Task statement
Could you copy every entry exactly, with nothing changed?

Input data

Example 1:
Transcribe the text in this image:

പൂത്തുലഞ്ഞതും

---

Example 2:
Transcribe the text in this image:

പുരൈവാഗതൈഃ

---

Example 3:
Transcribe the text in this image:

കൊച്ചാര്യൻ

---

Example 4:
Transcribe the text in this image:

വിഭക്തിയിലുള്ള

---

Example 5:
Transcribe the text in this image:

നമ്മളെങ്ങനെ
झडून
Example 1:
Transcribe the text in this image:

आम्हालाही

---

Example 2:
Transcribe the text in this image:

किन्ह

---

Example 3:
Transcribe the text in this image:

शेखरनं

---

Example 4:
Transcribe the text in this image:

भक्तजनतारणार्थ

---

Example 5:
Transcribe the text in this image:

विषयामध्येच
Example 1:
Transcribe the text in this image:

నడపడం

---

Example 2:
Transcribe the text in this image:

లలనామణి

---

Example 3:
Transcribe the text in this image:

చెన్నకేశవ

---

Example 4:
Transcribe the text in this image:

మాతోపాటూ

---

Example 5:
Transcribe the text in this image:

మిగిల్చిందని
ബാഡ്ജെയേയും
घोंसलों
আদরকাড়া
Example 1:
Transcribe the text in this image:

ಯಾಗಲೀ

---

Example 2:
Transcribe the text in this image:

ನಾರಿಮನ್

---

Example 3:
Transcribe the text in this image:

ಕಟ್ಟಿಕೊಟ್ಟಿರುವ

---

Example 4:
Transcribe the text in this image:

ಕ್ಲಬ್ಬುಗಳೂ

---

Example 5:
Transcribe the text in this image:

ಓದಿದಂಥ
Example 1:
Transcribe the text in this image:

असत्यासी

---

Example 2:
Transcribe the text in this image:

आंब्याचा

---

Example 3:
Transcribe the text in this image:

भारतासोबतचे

Solution to this task
Example 1:
Transcribe the text in this image:

പൂത്തുലഞ്ഞതും

---

Example 2:
Transcribe the text in this image:

പുരൈവാഗതൈഃ

---

Example 3:
Transcribe the text in this image:

കൊച്ചാര്യൻ

---

Example 4:
Transcribe the text in this image:

വിഭക്തിയിലുള്ള

---

Example 5:
Transcribe the text in this image:

നമ്മളെങ്ങനെ
झडून
Example 1:
Transcribe the text in this image:

आम्हालाही

---

Example 2:
Transcribe the text in this image:

किन्ह

---

Example 3:
Transcribe the text in this image:

शेखरनं

---

Example 4:
Transcribe the text in this image:

भक्तजनतारणार्थ

---

Example 5:
Transcribe the text in this image:

विषयामध्येच
Example 1:
Transcribe the text in this image:

నడపడం

---

Example 2:
Transcribe the text in this image:

లలనామణి

---

Example 3:
Transcribe the text in this image:

చెన్నకేశవ

---

Example 4:
Transcribe the text in this image:

మాతోపాటూ

---

Example 5:
Transcribe the text in this image:

మిగిల్చిందని
ബാഡ്ജെയേയും
घोंसलों
আদরকাড়া
Example 1:
Transcribe the text in this image:

ಯಾಗಲೀ

---

Example 2:
Transcribe the text in this image:

ನಾರಿಮನ್

---

Example 3:
Transcribe the text in this image:

ಕಟ್ಟಿಕೊಟ್ಟಿರುವ

---

Example 4:
Transcribe the text in this image:

ಕ್ಲಬ್ಬುಗಳೂ

---

Example 5:
Transcribe the text in this image:

ಓದಿದಂಥ
Example 1:
Transcribe the text in this image:

असत्यासी

---

Example 2:
Transcribe the text in this image:

आंब्याचा

---

Example 3:
Transcribe the text in this image:

भारतासोबतचे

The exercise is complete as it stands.